83Wie das Sonderinteresse des Bauherrn in Fällen des § 69 Abs. 1 Satz 2 Nr. 1 BauO NRW im Übrigen beschaffen sein müsste, um im Fall einer Vereinbarkeit mit öffentlichen Belangen nach § 69 Abs. 1 Satz 1 Hs. 1 BauO NRW eine Abweichung zu rechtfertigen, hatte der Senat daher vorliegend nicht zu entscheiden. Dies gilt insbesondere für die Frage, ob ein solches Sonderinteresse auch unter Berücksichtigung des besonderen Gewichts, das § 69 Abs. 1 Satz 5 BauO NRW ihm einräumt, auch weiterhin eine - möglicherweise nicht zwingend grundstücksbezogene - atypische Konstellation erfordert, die der Gesetzgeber bei der differenzierten Ausgestaltung des § 6 BauO NRW nicht bedacht hat und in der die strikte Anwendung der Norm zu mit ihren Zwecken nicht zu vereinbarenden Ergebnissen führt,
84vgl. etwa befürwortend Hüwelmeier, in: Spannowsky/Saurenhaus, BauO NRW, Stand: November 2024, § 69 Rn. 26 f. und kritisch OVG NRW, Urteil vom 7.3.2024 - 10 A 2791/21 -, BauR 2024, 1325 = juris, Rn. 64 ff.
85Die Einhaltung des § 6 Abs. 1 BauO NRW führt auch im vorliegenden Einzelfall zu keiner offenbar nicht beabsichtigten Härte im Sinne von § 69 Abs. 1 Satz 3 Nr. 3 BauO NRW.
86b) Dem Aufhebungsanspruch der Kläger steht ferner nicht die Möglichkeit entgegen, dass die Beklagte nach § 69 Abs. 1 Satz 1 BauO NRW zugunsten der Beigeladenen eine Abweichung von § 6 BauO NRW zulassen könnte.

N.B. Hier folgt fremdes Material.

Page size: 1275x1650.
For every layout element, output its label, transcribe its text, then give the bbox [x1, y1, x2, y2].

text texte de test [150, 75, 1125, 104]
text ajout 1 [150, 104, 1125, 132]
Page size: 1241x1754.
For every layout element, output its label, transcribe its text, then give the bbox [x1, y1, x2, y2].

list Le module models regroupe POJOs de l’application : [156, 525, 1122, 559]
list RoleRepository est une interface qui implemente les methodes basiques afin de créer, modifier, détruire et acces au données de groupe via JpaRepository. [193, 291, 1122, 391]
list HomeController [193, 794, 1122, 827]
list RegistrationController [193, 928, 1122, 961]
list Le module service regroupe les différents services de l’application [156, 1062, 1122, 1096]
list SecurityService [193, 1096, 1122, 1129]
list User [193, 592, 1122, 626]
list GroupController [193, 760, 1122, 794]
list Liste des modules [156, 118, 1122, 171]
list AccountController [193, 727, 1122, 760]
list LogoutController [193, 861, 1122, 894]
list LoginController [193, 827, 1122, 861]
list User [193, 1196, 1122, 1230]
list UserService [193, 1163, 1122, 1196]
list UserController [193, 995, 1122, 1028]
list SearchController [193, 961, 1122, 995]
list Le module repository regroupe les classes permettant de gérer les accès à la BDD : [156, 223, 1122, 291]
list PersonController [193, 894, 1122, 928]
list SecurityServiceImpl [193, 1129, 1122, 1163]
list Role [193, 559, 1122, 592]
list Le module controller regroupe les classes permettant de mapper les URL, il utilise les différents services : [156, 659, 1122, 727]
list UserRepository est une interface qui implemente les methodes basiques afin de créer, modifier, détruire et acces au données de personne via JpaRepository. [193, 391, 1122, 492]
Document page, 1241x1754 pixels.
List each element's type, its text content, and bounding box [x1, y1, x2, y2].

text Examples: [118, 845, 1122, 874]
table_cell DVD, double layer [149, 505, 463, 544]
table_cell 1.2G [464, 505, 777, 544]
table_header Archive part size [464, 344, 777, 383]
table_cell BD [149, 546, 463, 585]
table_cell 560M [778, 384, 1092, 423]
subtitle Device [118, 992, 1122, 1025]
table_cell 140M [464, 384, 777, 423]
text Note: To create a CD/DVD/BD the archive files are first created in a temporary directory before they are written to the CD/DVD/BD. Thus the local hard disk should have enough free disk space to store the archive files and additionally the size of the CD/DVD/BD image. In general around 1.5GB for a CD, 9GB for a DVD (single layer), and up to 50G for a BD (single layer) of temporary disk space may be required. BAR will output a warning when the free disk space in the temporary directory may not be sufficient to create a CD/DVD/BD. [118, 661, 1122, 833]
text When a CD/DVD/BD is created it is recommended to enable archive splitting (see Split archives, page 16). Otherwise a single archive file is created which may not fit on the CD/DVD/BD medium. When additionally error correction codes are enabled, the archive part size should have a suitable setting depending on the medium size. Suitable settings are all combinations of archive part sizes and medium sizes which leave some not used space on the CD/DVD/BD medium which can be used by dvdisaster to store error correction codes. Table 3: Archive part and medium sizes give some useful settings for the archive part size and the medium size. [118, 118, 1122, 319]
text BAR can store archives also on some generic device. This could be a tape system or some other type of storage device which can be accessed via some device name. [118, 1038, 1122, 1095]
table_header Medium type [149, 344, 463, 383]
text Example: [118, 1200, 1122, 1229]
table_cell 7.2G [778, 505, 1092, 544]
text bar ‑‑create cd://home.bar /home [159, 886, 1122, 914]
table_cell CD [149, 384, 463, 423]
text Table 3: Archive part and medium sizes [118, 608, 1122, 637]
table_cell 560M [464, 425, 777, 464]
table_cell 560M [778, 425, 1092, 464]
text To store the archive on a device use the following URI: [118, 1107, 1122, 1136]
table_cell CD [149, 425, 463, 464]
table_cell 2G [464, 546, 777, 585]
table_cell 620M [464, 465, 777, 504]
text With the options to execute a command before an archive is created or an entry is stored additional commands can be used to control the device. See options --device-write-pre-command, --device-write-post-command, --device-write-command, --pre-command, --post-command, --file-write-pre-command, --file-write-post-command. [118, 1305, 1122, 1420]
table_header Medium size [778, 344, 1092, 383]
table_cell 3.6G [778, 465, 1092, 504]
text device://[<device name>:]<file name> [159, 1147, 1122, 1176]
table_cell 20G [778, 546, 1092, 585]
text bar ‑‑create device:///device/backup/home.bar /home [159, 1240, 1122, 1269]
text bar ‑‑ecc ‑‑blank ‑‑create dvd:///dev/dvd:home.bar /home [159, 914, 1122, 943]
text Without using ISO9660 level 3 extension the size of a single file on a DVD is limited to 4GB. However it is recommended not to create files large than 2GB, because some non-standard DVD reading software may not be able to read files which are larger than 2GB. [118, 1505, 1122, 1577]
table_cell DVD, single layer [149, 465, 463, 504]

87Dabei kann offen bleiben, ob die bloße Möglichkeit der Zulassung einer Abweichung ausreichend sein kann, um den Aufhebungsanspruch der Kläger auszuschließen.
88Vgl. etwa OVG NRW, Beschluss vom 14.8.2017- 2 B 1388/16 -, juris, Rn. 7 ff., und VG Frankfurt (Oder), Urteil vom 18.10.2023 - 7 K 1178/20 -, juris, Rn. 37 ff.
89Denn vorliegend fehlt es - wie dargelegt - bereits an den tatbestandlichen Voraussetzungen für die Erteilung einer Abweichung.
90Anderweitige rechtliche Ansatzpunkte für die Erteilung einer Abweichung zugunsten des Anbaus an der südwestlichen Ecke des Hauses der Beigeladenen sind weder aufgezeigt noch sonst ersichtlich.
91Die Kostenentscheidung folgt aus § 154 Abs. 1 und 3 VwGO.
92Die Entscheidung über die vorläufige Vollstreckbarkeit folgt aus § 167 VwGO und §§ 708 Nr. 10, 711 ZPO.
93Die Entscheidung über die Nichtzulassung der Revision ergibt sich aus § 132 Abs. 2 VwGO; Zulassungsgründe sind weder vorgetragen noch sonst ersichtlich.